[Text section]
******************************
229 So. 2d 744 | La. Ct. App. | 1969
This appeal has been consolidated with the appeal in the companion suit of Dolly Ann Summers v. Hartford Accident & Indemnity Company, 229 So.2d 742, appeal No. 7762 on the docket of this Court. These two cases were consolidated in the lower Court for trial.
These cases arise out of an automobile accident which occurred on July 20, 1966, on Louisiana Highway No. 25, between the towns of Covington and Franklinton, Louisiana. The accident involved a Chevrolet automobile driven by the plaintiff Dolly Ann Summers, in which the plaintiff Mary Louise Summers was a guest passenger, and a Ford Falcon automobile owned and operated by Mr. Horace R. Alexius, Jr., The Alexius automobile was insured by the Hartford Accident & Indemnity Company, hereinafter referred to as Hartford, and the Summers automobile was insured by The Travelers Insurance Company, hereinafter referred to as Travelers.
The plaintiff Miss Dolly Ann Summers filed a petition for damages on Febuary 23, 1967, in the Parish of East Baton Rouge, followed by the petition of Miss Mary Louise Summers which was filed on May 9, 1967. On May 19, 1967, the cases were consolidated for trial. The petition of Miss Dolly Ann Summers named as defendant the Hartford Accident & Indemnity Company, the insurer of Horace R. Alexius, Jr., under the direct action statute. The plaintiff Miss Mary Louise Summers named both Hartford Accident & Indemnity Company, the insurer of Horace R. Alexius, Jr., and The Travelers Insurance Company, the insurer of Dolly Ann Summers, as defendants, also invoking the direct action statute.
******************************
[Dataset entries]
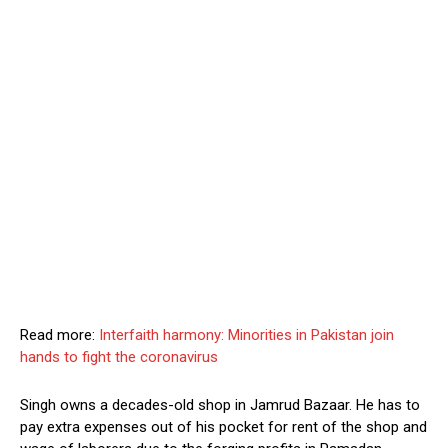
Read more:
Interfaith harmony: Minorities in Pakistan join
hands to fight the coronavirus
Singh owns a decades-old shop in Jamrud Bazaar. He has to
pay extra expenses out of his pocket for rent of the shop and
******************************
Write out the court opinion again, starting at "These cases arise" and ending at "to as Travelers.", switching "Ford Falcon" to "Plymouth Valiant". You can disregard the rows.

[Exercise result]
These cases arise out of an automobile accident which occurred on July 20, 1966, on Louisiana Highway No. 25, between the towns of Covington and Franklinton, Louisiana. The accident involved a Chevrolet automobile driven by the plaintiff Dolly Ann Summers, in which the plaintiff Mary Louise Summers was a guest passenger, and a Plymouth Valiant automobile owned and operated by Mr. Horace R. Alexius, Jr., The Alexius automobile was insured by the Hartford Accident & Indemnity Company, hereinafter referred to as Hartford, and the Summers automobile was insured by The Travelers Insurance Company, hereinafter referred to as Travelers.